|
|
There are three ways to monitor the overall status of the HiPAS cluster. Text Mode is the quickest.
If you do not have a DISPLAY redirected to your local machine you can monitor the cluster by typing beostatus -c. You will see a screen very similar to top that will automaniclly update the screen with information about the nodes.
If you do have a display redirected you can use the graphical monitoring tool. You can acccess it by typing beostatus. After a short delay you will have a nice Colored GUI you can use to monitor various aspects of the cluster. You can change the style of the graphs by clicking on the Mode menu. You can exit the program by either closing the window, or clicking on the File menu and selecting Quit
To view online cluster click status here. The screen will refreash automatically after 5 seconds. Note that only the node status is reported here, the output is identical to running beostatus from the command line. Job and queue status coming soon!
Check the status of your job using qstat.
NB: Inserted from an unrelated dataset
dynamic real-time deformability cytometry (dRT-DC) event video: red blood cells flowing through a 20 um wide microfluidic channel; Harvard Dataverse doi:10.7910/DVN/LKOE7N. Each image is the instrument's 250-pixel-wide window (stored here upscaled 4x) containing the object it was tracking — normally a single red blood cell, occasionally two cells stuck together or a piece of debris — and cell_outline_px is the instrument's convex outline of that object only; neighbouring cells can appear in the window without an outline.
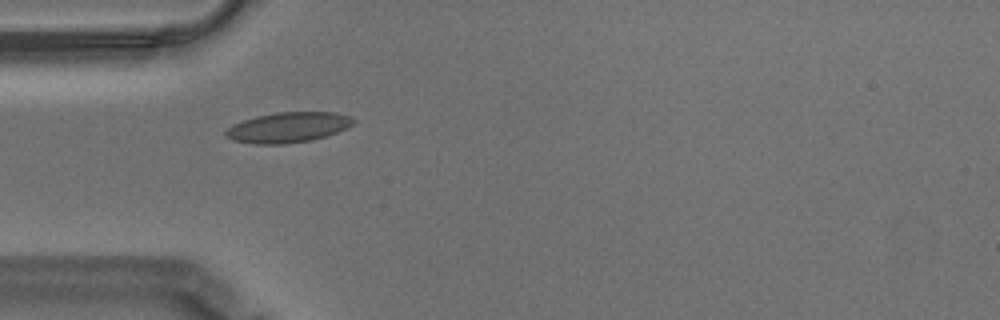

Here's an example with output:
[bjosh@hipas]$ qsub myjob && watch qstat -n
master:
Req'd Req'd Elap
Job ID Username Queue Jobname SessID NDS TSK Memory Time S Time
--------------- -------- -------- ---------- ------ --- --- ------ ----- - -----
15.hipas bjosh default myjob -- 1 -- -- 00:01 Q --
--
|
The watch command is used to execute the qstat -n command every 2 seconds by default. This will help you see the progression of events. Press Control-C to interrupt watch.
Some Helpful commands
| Command | Purpose |
|---|---|
ps -ef | bpstat -P |
Display all running jobs, with node number for each. |
qstat -Q |
Display status of all queues. |
qstat -n |
Display status of queued jobs. |
qstat -f JOBID |
Display very detailed information about JOBID. |
qstat -Q -f |
Display status of all queues in more detail. |
pbsnodes -a |
Display status of all nodes. |
qstat -an
Note your jobid(s).
qstat -f jobid
Note the process id(s) of your job(s).
ps -ef | bpstat -P | grep yourname
The number of the node running your job will be displayed in the first column of output.
When your job terminates, Torque will store its output and error streams in files in the script's work directory.
The output file is [JOBNAME].o[JOBID] by default. You can override that using the qsub -o PATH option.
The error file is [JOBNAME].e[JOBID] by default. You can override that using the qsub -e PATH option.
The qsub -j oe option can be used to join the output and error streams into a single file.